### TO DO
Print every one of the following lines word for word, changing nothing.

[Rows from the dataset]
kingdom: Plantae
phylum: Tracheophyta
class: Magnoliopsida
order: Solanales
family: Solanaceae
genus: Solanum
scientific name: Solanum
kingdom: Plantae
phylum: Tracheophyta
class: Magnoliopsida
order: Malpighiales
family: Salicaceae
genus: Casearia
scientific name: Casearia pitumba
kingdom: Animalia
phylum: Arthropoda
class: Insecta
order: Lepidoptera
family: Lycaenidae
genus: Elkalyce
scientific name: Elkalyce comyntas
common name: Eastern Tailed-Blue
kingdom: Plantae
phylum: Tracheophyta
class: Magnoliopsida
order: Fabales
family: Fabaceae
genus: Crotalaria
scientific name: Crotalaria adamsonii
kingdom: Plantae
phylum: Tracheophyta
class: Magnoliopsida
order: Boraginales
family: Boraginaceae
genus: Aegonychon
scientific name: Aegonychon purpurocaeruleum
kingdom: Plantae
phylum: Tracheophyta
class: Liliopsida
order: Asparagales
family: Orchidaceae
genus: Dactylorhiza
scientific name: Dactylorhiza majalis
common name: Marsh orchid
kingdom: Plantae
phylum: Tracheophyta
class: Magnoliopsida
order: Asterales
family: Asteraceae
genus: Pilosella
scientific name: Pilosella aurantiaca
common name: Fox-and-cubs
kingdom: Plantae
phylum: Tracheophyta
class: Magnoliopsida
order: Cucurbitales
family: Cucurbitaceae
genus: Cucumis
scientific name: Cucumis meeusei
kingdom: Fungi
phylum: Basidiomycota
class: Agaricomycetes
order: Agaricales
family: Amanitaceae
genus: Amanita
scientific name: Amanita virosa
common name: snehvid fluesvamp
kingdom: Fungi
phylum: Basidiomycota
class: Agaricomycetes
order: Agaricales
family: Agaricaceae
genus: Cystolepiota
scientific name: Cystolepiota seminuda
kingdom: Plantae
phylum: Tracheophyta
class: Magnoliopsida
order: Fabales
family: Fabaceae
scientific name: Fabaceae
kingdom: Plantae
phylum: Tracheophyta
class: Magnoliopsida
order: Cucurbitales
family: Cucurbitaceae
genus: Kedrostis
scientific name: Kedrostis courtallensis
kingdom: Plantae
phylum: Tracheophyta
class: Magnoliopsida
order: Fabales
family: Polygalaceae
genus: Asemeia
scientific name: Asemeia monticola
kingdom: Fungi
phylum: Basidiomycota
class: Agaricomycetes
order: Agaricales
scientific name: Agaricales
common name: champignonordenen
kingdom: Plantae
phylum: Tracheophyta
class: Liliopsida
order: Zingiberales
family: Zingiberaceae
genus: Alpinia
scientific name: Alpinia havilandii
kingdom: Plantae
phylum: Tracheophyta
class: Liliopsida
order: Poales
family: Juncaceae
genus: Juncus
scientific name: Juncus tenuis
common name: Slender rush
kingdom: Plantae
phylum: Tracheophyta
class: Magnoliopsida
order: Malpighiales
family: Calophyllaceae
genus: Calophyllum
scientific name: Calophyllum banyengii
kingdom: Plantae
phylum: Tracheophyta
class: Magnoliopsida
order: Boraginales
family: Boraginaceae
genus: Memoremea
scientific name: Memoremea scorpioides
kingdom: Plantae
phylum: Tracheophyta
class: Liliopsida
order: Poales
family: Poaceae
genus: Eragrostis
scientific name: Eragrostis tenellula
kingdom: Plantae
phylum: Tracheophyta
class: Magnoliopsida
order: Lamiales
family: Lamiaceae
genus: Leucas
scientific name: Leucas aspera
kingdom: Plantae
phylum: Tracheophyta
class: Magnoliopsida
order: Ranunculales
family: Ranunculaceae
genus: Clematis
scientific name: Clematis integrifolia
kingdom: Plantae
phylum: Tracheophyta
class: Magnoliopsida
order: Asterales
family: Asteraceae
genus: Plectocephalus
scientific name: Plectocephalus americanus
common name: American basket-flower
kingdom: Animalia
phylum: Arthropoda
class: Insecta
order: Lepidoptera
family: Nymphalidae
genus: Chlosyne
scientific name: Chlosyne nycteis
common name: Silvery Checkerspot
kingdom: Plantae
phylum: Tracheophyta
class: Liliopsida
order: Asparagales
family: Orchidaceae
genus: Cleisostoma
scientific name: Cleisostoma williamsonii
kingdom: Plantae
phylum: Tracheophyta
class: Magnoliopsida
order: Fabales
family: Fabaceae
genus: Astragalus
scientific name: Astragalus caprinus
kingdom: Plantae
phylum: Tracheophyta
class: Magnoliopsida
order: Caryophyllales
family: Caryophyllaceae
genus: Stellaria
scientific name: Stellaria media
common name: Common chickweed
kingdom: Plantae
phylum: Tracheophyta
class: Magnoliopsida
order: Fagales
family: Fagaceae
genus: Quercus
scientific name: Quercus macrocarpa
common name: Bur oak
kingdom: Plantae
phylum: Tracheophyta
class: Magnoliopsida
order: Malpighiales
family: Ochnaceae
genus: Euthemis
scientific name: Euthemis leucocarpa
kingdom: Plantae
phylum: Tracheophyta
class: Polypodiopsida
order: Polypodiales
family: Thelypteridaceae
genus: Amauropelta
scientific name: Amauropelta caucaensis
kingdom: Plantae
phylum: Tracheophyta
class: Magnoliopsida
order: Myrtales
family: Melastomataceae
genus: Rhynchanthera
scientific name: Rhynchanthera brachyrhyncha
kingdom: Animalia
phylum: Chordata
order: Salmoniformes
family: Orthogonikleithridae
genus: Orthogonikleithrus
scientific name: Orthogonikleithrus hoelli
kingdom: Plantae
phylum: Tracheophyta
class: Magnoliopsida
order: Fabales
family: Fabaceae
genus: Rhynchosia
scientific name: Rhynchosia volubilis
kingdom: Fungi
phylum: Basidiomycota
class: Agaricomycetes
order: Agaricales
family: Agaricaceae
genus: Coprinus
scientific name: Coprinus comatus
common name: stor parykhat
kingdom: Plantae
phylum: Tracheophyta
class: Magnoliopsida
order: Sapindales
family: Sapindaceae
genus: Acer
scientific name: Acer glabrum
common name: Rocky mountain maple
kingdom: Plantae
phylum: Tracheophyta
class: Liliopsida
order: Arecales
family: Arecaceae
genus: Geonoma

### EXERCISE ANSWER
kingdom: Plantae
phylum: Tracheophyta
class: Magnoliopsida
order: Solanales
family: Solanaceae
genus: Solanum
scientific name: Solanum
kingdom: Plantae
phylum: Tracheophyta
class: Magnoliopsida
order: Malpighiales
family: Salicaceae
genus: Casearia
scientific name: Casearia pitumba
kingdom: Animalia
phylum: Arthropoda
class: Insecta
order: Lepidoptera
family: Lycaenidae
genus: Elkalyce
scientific name: Elkalyce comyntas
common name: Eastern Tailed-Blue
kingdom: Plantae
phylum: Tracheophyta
class: Magnoliopsida
order: Fabales
family: Fabaceae
genus: Crotalaria
scientific name: Crotalaria adamsonii
kingdom: Plantae
phylum: Tracheophyta
class: Magnoliopsida
order: Boraginales
family: Boraginaceae
genus: Aegonychon
scientific name: Aegonychon purpurocaeruleum
kingdom: Plantae
phylum: Tracheophyta
class: Liliopsida
order: Asparagales
family: Orchidaceae
genus: Dactylorhiza
scientific name: Dactylorhiza majalis
common name: Marsh orchid
kingdom: Plantae
phylum: Tracheophyta
class: Magnoliopsida
order: Asterales
family: Asteraceae
genus: Pilosella
scientific name: Pilosella aurantiaca
common name: Fox-and-cubs
kingdom: Plantae
phylum: Tracheophyta
class: Magnoliopsida
order: Cucurbitales
family: Cucurbitaceae
genus: Cucumis
scientific name: Cucumis meeusei
kingdom: Fungi
phylum: Basidiomycota
class: Agaricomycetes
order: Agaricales
family: Amanitaceae
genus: Amanita
scientific name: Amanita virosa
common name: snehvid fluesvamp
kingdom: Fungi
phylum: Basidiomycota
class: Agaricomycetes
order: Agaricales
family: Agaricaceae
genus: Cystolepiota
scientific name: Cystolepiota seminuda
kingdom: Plantae
phylum: Tracheophyta
class: Magnoliopsida
order: Fabales
family: Fabaceae
scientific name: Fabaceae
kingdom: Plantae
phylum: Tracheophyta
class: Magnoliopsida
order: Cucurbitales
family: Cucurbitaceae
genus: Kedrostis
scientific name: Kedrostis courtallensis
kingdom: Plantae
phylum: Tracheophyta
class: Magnoliopsida
order: Fabales
family: Polygalaceae
genus: Asemeia
scientific name: Asemeia monticola
kingdom: Fungi
phylum: Basidiomycota
class: Agaricomycetes
order: Agaricales
scientific name: Agaricales
common name: champignonordenen
kingdom: Plantae
phylum: Tracheophyta
class: Liliopsida
order: Zingiberales
family: Zingiberaceae
genus: Alpinia
scientific name: Alpinia havilandii
kingdom: Plantae
phylum: Tracheophyta
class: Liliopsida
order: Poales
family: Juncaceae
genus: Juncus
scientific name: Juncus tenuis
common name: Slender rush
kingdom: Plantae
phylum: Tracheophyta
class: Magnoliopsida
order: Malpighiales
family: Calophyllaceae
genus: Calophyllum
scientific name: Calophyllum banyengii
kingdom: Plantae
phylum: Tracheophyta
class: Magnoliopsida
order: Boraginales
family: Boraginaceae
genus: Memoremea
scientific name: Memoremea scorpioides
kingdom: Plantae
phylum: Tracheophyta
class: Liliopsida
order: Poales
family: Poaceae
genus: Eragrostis
scientific name: Eragrostis tenellula
kingdom: Plantae
phylum: Tracheophyta
class: Magnoliopsida
order: Lamiales
family: Lamiaceae
genus: Leucas
scientific name: Leucas aspera
kingdom: Plantae
phylum: Tracheophyta
class: Magnoliopsida
order: Ranunculales
family: Ranunculaceae
genus: Clematis
scientific name: Clematis integrifolia
kingdom: Plantae
phylum: Tracheophyta
class: Magnoliopsida
order: Asterales
family: Asteraceae
genus: Plectocephalus
scientific name: Plectocephalus americanus
common name: American basket-flower
kingdom: Animalia
phylum: Arthropoda
class: Insecta
order: Lepidoptera
family: Nymphalidae
genus: Chlosyne
scientific name: Chlosyne nycteis
common name: Silvery Checkerspot
kingdom: Plantae
phylum: Tracheophyta
class: Liliopsida
order: Asparagales
family: Orchidaceae
genus: Cleisostoma
scientific name: Cleisostoma williamsonii
kingdom: Plantae
phylum: Tracheophyta
class: Magnoliopsida
order: Fabales
family: Fabaceae
genus: Astragalus
scientific name: Astragalus caprinus
kingdom: Plantae
phylum: Tracheophyta
class: Magnoliopsida
order: Caryophyllales
family: Caryophyllaceae
genus: Stellaria
scientific name: Stellaria media
common name: Common chickweed
kingdom: Plantae
phylum: Tracheophyta
class: Magnoliopsida
order: Fagales
family: Fagaceae
genus: Quercus
scientific name: Quercus macrocarpa
common name: Bur oak
kingdom: Plantae
phylum: Tracheophyta
class: Magnoliopsida
order: Malpighiales
family: Ochnaceae
genus: Euthemis
scientific name: Euthemis leucocarpa
kingdom: Plantae
phylum: Tracheophyta
class: Polypodiopsida
order: Polypodiales
family: Thelypteridaceae
genus: Amauropelta
scientific name: Amauropelta caucaensis
kingdom: Plantae
phylum: Tracheophyta
class: Magnoliopsida
order: Myrtales
family: Melastomataceae
genus: Rhynchanthera
scientific name: Rhynchanthera brachyrhyncha
kingdom: Animalia
phylum: Chordata
order: Salmoniformes
family: Orthogonikleithridae
genus: Orthogonikleithrus
scientific name: Orthogonikleithrus hoelli
kingdom: Plantae
phylum: Tracheophyta
class: Magnoliopsida
order: Fabales
family: Fabaceae
genus: Rhynchosia
scientific name: Rhynchosia volubilis
kingdom: Fungi
phylum: Basidiomycota
class: Agaricomycetes
order: Agaricales
family: Agaricaceae
genus: Coprinus
scientific name: Coprinus comatus
common name: stor parykhat
kingdom: Plantae
phylum: Tracheophyta
class: Magnoliopsida
order: Sapindales
family: Sapindaceae
genus: Acer
scientific name: Acer glabrum
common name: Rocky mountain maple
kingdom: Plantae
phylum: Tracheophyta
class: Liliopsida
order: Arecales
family: Arecaceae
genus: Geonoma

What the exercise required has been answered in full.